# Circuit LOSt

1. Feb 27, 2007

### natural

Circuit ....LOSt

1. The problem statement, all variables and given/known data
A sandard cell or 1080V gives a balance length of 512 mm on a potentiometer. If the p.d across a standard 10.0 (ohm) resistor in a circuir gives a balance length of 784 mm, calculate the current in the circuit with the 10.0 (ohm) resistor. Draw a circuit sketch og the two circuit arrangements required in the above case.
3. The attempt at a solution

E = k * 512*10^-3 (512 times ten to the power of minus 3)

V = E - Ir
V = k * 784*10^-3

V = IR I = V/R = V/10

E = V + Ir

K* 784*10^-3 = k * 512*10^-3 - K*784*10^-3(r)/10

K's cancel

784*10^-3(r)/10 = 784*10^-3 - 512*10^-3
= 0.0784r = 0.272
= 3.46(ohms)

.....what else do i do from here?

2. Feb 28, 2007

### andrevdh

The info on the standard cell (I assume you ment 1.080 V) gives the potential gradient of the potentiometer:

$$e = 1.080/0.512\ V/m$$

With this value you can subsequently calculate the potential over the standard resistor.
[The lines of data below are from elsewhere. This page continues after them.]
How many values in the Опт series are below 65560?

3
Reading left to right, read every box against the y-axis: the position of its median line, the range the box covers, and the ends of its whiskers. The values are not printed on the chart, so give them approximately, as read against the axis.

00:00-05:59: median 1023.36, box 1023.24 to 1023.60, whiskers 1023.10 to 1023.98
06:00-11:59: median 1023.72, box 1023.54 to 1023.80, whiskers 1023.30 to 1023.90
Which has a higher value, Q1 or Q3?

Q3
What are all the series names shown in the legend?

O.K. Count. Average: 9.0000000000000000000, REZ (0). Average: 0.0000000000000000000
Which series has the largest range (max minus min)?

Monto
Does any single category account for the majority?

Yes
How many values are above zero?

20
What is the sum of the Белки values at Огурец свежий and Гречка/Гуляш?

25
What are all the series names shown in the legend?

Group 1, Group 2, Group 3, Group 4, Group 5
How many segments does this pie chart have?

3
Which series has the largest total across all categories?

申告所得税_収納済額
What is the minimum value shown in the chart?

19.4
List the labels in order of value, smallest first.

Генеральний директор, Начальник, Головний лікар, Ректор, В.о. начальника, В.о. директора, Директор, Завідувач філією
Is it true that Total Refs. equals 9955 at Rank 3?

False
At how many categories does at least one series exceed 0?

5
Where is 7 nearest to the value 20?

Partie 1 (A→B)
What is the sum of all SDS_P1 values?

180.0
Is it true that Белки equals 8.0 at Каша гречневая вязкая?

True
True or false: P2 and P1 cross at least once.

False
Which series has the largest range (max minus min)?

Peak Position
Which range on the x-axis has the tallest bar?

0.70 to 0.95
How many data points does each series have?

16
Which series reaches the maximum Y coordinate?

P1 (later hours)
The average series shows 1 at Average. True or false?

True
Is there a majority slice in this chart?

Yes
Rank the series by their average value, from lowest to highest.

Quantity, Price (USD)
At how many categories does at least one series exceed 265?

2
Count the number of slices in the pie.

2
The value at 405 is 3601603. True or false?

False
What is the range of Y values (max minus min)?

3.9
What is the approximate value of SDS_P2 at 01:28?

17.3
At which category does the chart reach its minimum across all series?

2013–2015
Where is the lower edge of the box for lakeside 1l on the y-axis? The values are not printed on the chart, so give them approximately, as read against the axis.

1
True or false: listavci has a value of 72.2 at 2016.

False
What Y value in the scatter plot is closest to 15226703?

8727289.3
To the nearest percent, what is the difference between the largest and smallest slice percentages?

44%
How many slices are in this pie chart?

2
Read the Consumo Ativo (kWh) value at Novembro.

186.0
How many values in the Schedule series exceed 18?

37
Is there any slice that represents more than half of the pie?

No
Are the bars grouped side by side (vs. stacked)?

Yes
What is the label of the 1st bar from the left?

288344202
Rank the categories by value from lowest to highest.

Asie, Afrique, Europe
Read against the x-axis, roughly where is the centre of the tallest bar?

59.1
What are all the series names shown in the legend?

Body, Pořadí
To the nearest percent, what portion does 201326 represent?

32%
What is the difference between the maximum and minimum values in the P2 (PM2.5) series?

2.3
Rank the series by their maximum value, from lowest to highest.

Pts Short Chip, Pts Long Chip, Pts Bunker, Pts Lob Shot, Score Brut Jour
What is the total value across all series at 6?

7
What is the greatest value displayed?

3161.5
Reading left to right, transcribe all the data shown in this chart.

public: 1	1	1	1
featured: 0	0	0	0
Which enables you to calc the current through it via Ohm's law.

3. Feb 28, 2007

### n00b

how do you calculate the potential? would it be V=0.784(1.080/0.512) ?

4. Mar 1, 2007

### andrevdh

Yes. The potential gradient over the wire of the potentiometer is constant (the diameter of the wire is constant).